§ Exercise objective
Set down each line of the entries verbatim, from the first line of the entries through the line holding "title Study 3: Longitudinal", both ends included.

Layout coordinate entries:

===============

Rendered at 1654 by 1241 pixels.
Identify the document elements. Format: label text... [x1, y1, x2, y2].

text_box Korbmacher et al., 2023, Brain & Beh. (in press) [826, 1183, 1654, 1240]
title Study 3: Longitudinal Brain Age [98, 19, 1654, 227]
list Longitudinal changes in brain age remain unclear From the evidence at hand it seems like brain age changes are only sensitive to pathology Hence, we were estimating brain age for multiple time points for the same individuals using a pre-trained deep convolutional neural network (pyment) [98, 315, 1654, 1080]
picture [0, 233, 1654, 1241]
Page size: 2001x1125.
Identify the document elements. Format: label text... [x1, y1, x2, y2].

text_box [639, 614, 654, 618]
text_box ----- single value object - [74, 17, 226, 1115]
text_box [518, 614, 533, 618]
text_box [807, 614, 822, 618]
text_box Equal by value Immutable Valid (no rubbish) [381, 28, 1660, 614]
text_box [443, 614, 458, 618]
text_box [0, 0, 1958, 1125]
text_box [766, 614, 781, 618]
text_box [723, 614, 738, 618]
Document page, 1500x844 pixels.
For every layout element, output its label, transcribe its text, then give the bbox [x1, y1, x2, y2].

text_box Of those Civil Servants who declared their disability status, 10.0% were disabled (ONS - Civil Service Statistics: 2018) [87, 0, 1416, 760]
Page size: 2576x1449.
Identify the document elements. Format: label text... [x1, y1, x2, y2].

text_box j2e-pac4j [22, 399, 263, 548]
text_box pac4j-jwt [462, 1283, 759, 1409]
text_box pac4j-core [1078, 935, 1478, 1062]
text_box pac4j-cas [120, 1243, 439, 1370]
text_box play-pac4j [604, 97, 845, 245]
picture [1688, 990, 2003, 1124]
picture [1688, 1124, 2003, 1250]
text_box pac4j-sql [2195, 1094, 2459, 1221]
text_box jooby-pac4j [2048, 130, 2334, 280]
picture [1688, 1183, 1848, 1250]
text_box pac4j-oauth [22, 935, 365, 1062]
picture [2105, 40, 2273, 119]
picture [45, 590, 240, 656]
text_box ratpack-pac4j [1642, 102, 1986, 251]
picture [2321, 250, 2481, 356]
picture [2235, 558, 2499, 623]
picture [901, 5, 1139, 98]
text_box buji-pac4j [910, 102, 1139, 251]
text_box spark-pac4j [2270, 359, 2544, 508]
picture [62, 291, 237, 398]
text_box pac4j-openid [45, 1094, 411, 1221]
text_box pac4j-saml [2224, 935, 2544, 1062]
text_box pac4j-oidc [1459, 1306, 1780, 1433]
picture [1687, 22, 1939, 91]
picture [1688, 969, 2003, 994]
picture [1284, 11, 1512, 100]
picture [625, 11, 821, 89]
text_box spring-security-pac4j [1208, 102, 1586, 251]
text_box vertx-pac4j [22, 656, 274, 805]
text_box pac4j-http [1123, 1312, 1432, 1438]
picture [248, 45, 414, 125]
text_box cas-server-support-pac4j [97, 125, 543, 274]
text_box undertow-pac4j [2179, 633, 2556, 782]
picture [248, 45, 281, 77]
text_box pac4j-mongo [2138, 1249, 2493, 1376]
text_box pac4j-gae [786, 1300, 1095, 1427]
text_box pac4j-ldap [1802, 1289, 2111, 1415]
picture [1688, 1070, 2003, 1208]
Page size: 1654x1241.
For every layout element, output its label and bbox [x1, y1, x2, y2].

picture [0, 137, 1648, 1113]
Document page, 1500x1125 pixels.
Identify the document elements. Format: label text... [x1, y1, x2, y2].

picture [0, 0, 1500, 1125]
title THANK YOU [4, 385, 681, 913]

===============

§ Completed exercise
Rendered at 1654 by 1241 pixels.
Identify the document elements. Format: label text... [x1, y1, x2, y2].

text_box Korbmacher et al., 2023, Brain & Beh. (in press) [826, 1183, 1654, 1240]
title Study 3: Longitudinal Brain Age [98, 19, 1654, 227]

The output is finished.